[[ Supplied data open ]]

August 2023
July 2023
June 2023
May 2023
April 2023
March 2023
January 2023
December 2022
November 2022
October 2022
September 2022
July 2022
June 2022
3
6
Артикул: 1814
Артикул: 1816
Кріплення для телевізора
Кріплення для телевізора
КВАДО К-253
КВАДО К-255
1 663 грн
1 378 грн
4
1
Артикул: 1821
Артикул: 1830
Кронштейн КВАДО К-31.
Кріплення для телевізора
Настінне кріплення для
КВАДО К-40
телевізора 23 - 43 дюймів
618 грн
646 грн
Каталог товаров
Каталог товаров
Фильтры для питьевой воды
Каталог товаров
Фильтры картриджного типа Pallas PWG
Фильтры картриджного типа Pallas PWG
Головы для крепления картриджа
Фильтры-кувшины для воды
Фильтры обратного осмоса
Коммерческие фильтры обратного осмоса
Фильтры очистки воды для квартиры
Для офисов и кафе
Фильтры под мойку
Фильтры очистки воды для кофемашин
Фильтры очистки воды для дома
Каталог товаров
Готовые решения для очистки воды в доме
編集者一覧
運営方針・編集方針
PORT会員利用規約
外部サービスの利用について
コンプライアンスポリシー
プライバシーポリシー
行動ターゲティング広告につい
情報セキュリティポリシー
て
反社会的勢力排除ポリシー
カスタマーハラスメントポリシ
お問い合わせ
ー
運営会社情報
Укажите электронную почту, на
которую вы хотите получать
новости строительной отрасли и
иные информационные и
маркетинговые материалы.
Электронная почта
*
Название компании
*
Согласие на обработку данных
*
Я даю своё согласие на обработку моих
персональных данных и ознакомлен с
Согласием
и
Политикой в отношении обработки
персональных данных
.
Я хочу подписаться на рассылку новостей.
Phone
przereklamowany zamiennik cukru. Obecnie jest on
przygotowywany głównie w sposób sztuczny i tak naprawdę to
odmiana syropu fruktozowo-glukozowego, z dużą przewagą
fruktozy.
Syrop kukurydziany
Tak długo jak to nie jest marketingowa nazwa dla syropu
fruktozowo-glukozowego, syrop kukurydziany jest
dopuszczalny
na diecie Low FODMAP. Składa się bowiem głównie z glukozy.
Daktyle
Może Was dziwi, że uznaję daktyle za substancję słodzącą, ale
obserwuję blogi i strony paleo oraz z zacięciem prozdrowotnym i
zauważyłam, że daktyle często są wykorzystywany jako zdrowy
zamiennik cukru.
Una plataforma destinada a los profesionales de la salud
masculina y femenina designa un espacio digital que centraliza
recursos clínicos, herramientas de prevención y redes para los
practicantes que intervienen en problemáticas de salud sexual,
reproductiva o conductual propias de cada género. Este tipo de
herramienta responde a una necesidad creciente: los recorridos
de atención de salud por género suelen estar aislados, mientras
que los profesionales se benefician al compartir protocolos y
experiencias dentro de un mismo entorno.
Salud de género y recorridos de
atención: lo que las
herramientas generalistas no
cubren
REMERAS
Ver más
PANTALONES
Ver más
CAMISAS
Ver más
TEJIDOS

[[ Supplied data closed ]]

● What is needed: Write out the text of all the entries above again, switching each "Ver más" to "Ver todo" and leaving every other line as it is.

● Reply to the task:
August 2023
July 2023
June 2023
May 2023
April 2023
March 2023
January 2023
December 2022
November 2022
October 2022
September 2022
July 2022
June 2022
3
6
Артикул: 1814
Артикул: 1816
Кріплення для телевізора
Кріплення для телевізора
КВАДО К-253
КВАДО К-255
1 663 грн
1 378 грн
4
1
Артикул: 1821
Артикул: 1830
Кронштейн КВАДО К-31.
Кріплення для телевізора
Настінне кріплення для
КВАДО К-40
телевізора 23 - 43 дюймів
618 грн
646 грн
Каталог товаров
Каталог товаров
Фильтры для питьевой воды
Каталог товаров
Фильтры картриджного типа Pallas PWG
Фильтры картриджного типа Pallas PWG
Головы для крепления картриджа
Фильтры-кувшины для воды
Фильтры обратного осмоса
Коммерческие фильтры обратного осмоса
Фильтры очистки воды для квартиры
Для офисов и кафе
Фильтры под мойку
Фильтры очистки воды для кофемашин
Фильтры очистки воды для дома
Каталог товаров
Готовые решения для очистки воды в доме
編集者一覧
運営方針・編集方針
PORT会員利用規約
外部サービスの利用について
コンプライアンスポリシー
プライバシーポリシー
行動ターゲティング広告につい
情報セキュリティポリシー
て
反社会的勢力排除ポリシー
カスタマーハラスメントポリシ
お問い合わせ
ー
運営会社情報
Укажите электронную почту, на
которую вы хотите получать
новости строительной отрасли и
иные информационные и
маркетинговые материалы.
Электронная почта
*
Название компании
*
Согласие на обработку данных
*
Я даю своё согласие на обработку моих
персональных данных и ознакомлен с
Согласием
и
Политикой в отношении обработки
персональных данных
.
Я хочу подписаться на рассылку новостей.
Phone
przereklamowany zamiennik cukru. Obecnie jest on
przygotowywany głównie w sposób sztuczny i tak naprawdę to
odmiana syropu fruktozowo-glukozowego, z dużą przewagą
fruktozy.
Syrop kukurydziany
Tak długo jak to nie jest marketingowa nazwa dla syropu
fruktozowo-glukozowego, syrop kukurydziany jest
dopuszczalny
na diecie Low FODMAP. Składa się bowiem głównie z glukozy.
Daktyle
Może Was dziwi, że uznaję daktyle za substancję słodzącą, ale
obserwuję blogi i strony paleo oraz z zacięciem prozdrowotnym i
zauważyłam, że daktyle często są wykorzystywany jako zdrowy
zamiennik cukru.
Una plataforma destinada a los profesionales de la salud
masculina y femenina designa un espacio digital que centraliza
recursos clínicos, herramientas de prevención y redes para los
practicantes que intervienen en problemáticas de salud sexual,
reproductiva o conductual propias de cada género. Este tipo de
herramienta responde a una necesidad creciente: los recorridos
de atención de salud por género suelen estar aislados, mientras
que los profesionales se benefician al compartir protocolos y
experiencias dentro de un mismo entorno.
Salud de género y recorridos de
atención: lo que las
herramientas generalistas no
cubren
REMERAS
Ver todo
PANTALONES
Ver todo
CAMISAS
Ver todo
TEJIDOS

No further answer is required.